Was the Neanderthal man really some kind of ape man?
The first Neanderthal skull was discovered in Gibraltar in 1848. Eight years later the “original” Neanderthal man was discovered in a limestone quarry in the Neander Valley near Düsseldorf in Germany (“Neanderthal” literally means “Neander’s Valley”). The Neander Valley in turn was named after Joachim Neander, a 17th century German theologian who taught Latin in nearby Düsseldorf and preached sermons in the valley which later came to bear his name.

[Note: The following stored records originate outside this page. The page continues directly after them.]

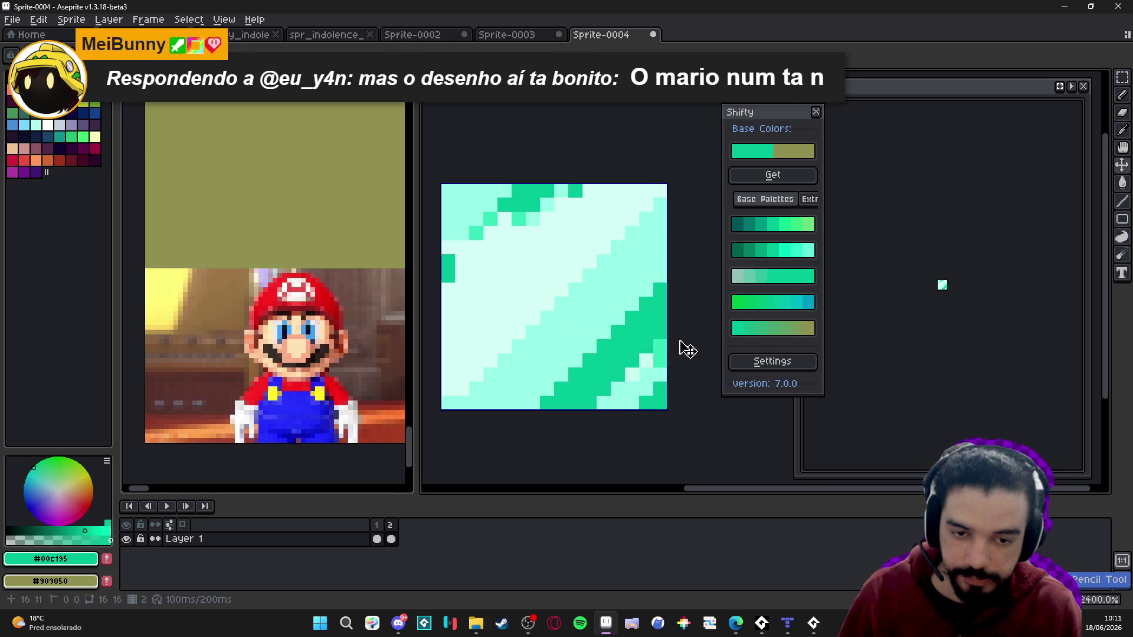
- Paint pale mint pixels in the tile's middle and lighten a bottom-right corner pixel
alt+click(574, 309)
mouse_move(574, 309)
mouse_down()
mouse_move(498, 316)
mouse_move(505, 339)
mouse_up()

Three years after the Neander Valley discovery, Charles Darwin published his Origin of Species in which he proposed that all life descended from a common ancestor. This includes humans who were thought to have evolved from some sort of ape-like ancestor. The Neanderthal man was subsequently reinterpreted by the scientists of the 19th century who came to see him as a sort of ape-man, an evolutionary link between man and ape. This view persisted into the 20th century.
The “Old Man of La Chapelle-aux-Saints,” originally reconstructed by the famous 19th century French paleontologist Pierre Marcellin Boule, was the first nearly complete Neanderthal man skeleton discovered in the modern era. The “Old Man” had a severely curved spine. This combined with his large browridge and his low-vaulted cranium gave him a hunched over ape-man-like appearance. It was later determined that the Old Man suffered from a deforming bone disease.
In the mid 1950’s American anatomists William Straus and A. J. Cave reexamined the Old Man of La Chapelle-aux-Saints. It was their conclusion that “if he could be reincarnated and placed in a New York subway provided he were bathed, shaved, and dressed in modern clothing it is doubtful whether he would attract any more attention that some of its other denizens” (Quarterly Review of Biology, vol. 32, pp. 348–63, December).
The anatomical peculiarities of the Neanderthal men are known to exist within the normal boundaries of human variation potential. In other words, the Neanderthals were just regular humans who looked a little different than you and I do today (similar to how Australian aborigines look significantly different than Native American Indians and yet they are all human).
The Neanderthals were known to bury their dead (whose bodies they covered in flowers), they used tools, worked with animal hides, took care of each other and generally acted like humans act. There is no indication that they were the brutish beasts they are seen as by many today. Their brain cavity was actually much larger than the average brain today.
It appears that many of the Neanderthals suffered from a Vitamin D deficiency. This caused their bones to grow soft and deformed. This has contributed the popular hunched-over ape-man misconception. The Vitamin D deficiency may simply be indicative of the era in which they lived. Vitamin D comes from fish oils and dairy products and is produced in the body when the skin is exposed to the sun. The Neanderthals obviously had a very poor diet. In addition to this, they appear to have spent much of their time taking shelter in caves. It is believed by many scholars that the Neanderthals lived during an Ice Age. This would explain their poor diets and lack of exposure to the sun. So, while the ape-man perspective has been shown to be false, Neanderthal man was certainly a caveman in the true sense of the word.